Background
I first discovered Benford's Law on an episode of Radio Lab. Simply put, Benford's Law states that in many data sets certain digits appear more often than others as the leading digit of the numbers in that set. For example, a "1" appears as the first digit about 30% of the time in the numbers of some data sets, a "2" appears as the first digit about 17% of the time, and so on. A graph of the trend is shown below.
After learning about Benford's Law, I wanted to research if web asset file sizes follow this law. Web assets are defined here as HTML documents, external CSS files, external JavaScript files, and images.
Methodology
The following technologies were used:
- Python
- Requests, a Python library for HTTP requests
- Dataset, a Python library for simple database interaction
- BeautifulSoup, a Python library for reading and manipulating HTML and XML
- Highcharts JS, a JavaScript library for displaying the charts in this document
I wrote a Python script to fetch the URLs of the top 100 sites from Alexa. These URLs were stored in a SQLite database accessed via Dataset. I then wrote another Python script that fetched the documents and their external assets for each of the top 100 sites and stored the size of each asset in the aforementioned SQLite database using Dataset. The asset sizes were stored in bytes.
Results
The following charts display the frequencies of leading digits in asset file sizes versus Benford's Law's expected frequncies.
HTML Document Sizes
The chart of HTML Document Sizes below represents 96 of the top 100 sites from Alexa's top sites list. Four of the top 100 returned byte sizes of 0, so those were not included in the results. The URLs used were for home pages only. Despite the increase from 3 to 4, the overall trend follows the Benford's Law curve fairly well.
Image Sizes
External image files were found in each HTML document using BeautifulSoup, then requested as individual HTTP requests using the Requests library. The graph below consistutes 3443 image file sizes. Overall, the trend follows the Benford's Law curve, but something very strange happens with 4. Looking at the data revealed a large number images with a file size of 43 bytes. Many of these files were GIF files that were probably tracking pixels.

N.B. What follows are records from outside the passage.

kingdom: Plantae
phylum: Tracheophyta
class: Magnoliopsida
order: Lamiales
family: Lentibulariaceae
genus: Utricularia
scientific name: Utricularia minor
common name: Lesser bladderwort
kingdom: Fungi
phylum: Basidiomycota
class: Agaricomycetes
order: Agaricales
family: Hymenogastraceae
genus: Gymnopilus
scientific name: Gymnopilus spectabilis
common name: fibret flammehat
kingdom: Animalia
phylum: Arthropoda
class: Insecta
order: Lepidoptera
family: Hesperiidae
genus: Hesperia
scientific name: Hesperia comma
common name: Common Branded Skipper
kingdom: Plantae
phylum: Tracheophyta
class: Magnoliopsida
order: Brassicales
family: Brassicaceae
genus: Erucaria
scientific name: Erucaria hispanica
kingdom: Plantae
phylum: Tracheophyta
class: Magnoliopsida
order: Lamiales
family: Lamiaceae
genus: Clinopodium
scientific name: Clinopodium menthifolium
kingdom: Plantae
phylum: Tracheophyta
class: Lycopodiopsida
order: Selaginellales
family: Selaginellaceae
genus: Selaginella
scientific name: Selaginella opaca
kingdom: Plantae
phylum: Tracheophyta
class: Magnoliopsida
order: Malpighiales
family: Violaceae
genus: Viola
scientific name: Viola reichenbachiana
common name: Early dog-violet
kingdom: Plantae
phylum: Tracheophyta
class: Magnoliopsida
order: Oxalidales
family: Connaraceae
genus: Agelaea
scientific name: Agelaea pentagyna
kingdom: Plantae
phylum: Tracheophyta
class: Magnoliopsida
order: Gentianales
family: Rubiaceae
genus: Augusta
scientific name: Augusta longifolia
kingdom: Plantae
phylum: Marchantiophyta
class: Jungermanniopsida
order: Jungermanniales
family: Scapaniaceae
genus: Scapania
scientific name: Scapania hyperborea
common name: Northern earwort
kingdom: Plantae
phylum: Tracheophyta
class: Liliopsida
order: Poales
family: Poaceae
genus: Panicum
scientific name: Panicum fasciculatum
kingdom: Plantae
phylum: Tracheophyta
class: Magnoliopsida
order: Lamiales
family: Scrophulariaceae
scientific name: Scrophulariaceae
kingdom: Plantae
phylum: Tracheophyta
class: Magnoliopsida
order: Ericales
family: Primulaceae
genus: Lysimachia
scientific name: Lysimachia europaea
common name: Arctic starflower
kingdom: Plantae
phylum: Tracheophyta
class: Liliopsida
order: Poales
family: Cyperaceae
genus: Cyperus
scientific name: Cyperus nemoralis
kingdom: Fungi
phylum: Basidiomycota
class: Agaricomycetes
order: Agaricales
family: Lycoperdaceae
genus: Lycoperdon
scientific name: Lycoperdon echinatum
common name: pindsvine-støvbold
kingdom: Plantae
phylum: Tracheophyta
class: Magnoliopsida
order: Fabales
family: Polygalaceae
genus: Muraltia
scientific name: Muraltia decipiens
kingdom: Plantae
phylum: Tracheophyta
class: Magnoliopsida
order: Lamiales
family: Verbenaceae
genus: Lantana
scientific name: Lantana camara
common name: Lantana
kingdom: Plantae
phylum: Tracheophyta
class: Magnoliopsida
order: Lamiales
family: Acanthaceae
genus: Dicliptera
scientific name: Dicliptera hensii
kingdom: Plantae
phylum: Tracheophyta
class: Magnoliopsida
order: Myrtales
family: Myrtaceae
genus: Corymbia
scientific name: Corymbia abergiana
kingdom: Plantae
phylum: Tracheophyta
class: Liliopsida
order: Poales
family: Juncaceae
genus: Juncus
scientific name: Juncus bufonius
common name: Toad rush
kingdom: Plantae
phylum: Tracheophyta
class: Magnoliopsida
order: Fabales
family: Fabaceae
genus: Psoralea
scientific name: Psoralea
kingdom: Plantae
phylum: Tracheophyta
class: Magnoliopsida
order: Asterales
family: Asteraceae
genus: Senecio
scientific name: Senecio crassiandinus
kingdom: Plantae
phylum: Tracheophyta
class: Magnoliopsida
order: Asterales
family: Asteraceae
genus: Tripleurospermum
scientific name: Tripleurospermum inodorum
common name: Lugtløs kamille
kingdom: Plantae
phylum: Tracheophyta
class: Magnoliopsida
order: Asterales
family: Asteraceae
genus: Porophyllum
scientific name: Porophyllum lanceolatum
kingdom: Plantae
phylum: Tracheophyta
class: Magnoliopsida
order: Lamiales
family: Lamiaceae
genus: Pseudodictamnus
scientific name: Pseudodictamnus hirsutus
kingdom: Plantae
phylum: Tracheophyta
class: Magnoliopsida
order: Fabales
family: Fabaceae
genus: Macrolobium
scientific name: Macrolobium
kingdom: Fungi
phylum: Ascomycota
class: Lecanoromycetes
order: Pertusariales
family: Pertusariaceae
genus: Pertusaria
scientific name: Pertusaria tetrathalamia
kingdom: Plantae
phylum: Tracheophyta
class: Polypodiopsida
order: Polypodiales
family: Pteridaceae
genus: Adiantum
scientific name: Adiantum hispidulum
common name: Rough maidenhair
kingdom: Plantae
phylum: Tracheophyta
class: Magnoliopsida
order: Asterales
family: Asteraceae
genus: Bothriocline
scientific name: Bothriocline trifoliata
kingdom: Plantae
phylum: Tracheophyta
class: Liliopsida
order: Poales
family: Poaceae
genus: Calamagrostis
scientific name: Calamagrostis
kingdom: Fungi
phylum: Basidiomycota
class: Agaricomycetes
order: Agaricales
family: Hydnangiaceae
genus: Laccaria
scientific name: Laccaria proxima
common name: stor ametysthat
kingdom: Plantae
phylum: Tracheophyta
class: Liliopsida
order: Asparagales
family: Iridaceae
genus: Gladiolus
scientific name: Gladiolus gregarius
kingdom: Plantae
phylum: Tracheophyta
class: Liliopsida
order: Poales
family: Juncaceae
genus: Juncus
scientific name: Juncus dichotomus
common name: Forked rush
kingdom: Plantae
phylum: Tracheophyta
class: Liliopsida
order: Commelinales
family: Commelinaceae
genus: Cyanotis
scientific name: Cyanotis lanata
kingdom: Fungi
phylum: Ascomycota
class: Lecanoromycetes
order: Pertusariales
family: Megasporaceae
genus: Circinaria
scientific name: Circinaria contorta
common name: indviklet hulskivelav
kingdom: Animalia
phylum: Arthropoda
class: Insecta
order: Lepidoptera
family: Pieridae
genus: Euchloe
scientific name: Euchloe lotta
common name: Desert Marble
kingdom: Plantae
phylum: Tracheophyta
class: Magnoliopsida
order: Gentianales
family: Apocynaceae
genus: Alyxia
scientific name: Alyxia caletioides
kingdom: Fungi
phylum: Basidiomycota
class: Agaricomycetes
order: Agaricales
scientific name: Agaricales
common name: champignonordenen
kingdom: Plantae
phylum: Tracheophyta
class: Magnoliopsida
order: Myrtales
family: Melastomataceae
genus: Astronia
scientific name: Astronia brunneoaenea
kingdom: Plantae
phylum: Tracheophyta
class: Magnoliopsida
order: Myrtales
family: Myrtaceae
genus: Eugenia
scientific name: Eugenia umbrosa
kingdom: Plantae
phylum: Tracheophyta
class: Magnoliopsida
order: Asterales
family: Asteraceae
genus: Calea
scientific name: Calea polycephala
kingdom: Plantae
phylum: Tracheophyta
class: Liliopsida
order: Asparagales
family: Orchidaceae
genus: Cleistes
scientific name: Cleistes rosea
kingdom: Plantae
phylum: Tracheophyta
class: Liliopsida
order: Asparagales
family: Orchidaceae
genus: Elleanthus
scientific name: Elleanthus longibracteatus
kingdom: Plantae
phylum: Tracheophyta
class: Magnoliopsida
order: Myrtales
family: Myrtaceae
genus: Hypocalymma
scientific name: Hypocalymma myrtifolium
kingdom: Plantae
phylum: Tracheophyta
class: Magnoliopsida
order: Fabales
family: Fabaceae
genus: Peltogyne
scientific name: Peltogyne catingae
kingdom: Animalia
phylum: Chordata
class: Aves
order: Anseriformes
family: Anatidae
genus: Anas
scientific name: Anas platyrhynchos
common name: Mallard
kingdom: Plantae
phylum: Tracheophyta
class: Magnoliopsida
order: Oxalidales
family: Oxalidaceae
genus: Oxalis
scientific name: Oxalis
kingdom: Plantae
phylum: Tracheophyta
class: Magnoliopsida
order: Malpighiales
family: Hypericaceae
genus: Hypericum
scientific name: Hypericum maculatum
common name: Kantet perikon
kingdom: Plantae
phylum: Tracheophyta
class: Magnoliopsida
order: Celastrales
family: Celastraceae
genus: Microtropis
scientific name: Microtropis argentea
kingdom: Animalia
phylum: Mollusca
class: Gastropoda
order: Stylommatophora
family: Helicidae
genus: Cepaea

Removing the files that were 43 bytes smoothed out the trend a little bit, but 4 still appears more than predicted.
CSS Sizes
External CSS files and other <link>
tags were found in each HTML document using BeautifulSoup, then requested as individual HTTP requests,
the same as with the images mentioned above. So, the results below include CSS files, favicon images, and any other asset that can be linked to
with a <link>
tag. Here, 5 appears to be overrepresented, but from looking at the raw data it was not immediately clear what may be causing
the spike.
Script Sizes
External script files were found in each HTML document using BeautifulSoup, then requested as individual HTTP requests, the same as the images and the CSS files mentioned above. The numbers 5 and 9 are slightly overrepresented here, but the overall curve follows the Benford's Law curve well.
All File Sizes
Looking at all file sizes together, 4 and 5 are overrepresented because they appear so often for image file sizes (lots of 4s) and for script and CSS file sizes (lots of 5s). The overrepresentation by these numbers causes the frequencies of the other numbers to be lower, so the whole trend line is below the Benford's Law curve.
Conclusion
Despite some outliers, trends of leading digits in web asset file sizes appears to follow Benford's Law to a certain degree.
Limitations and Future Research
Considering the size of the web, 100 websites is a very small sample size to use when collecting data. Future research would benefit from using a much larger sample size of sites. Also, guidelines should be created up front to consider how to handle outliers, such as transparent tracking pixels.
Code and Data
All the scripts used and the original database is available in a github repository.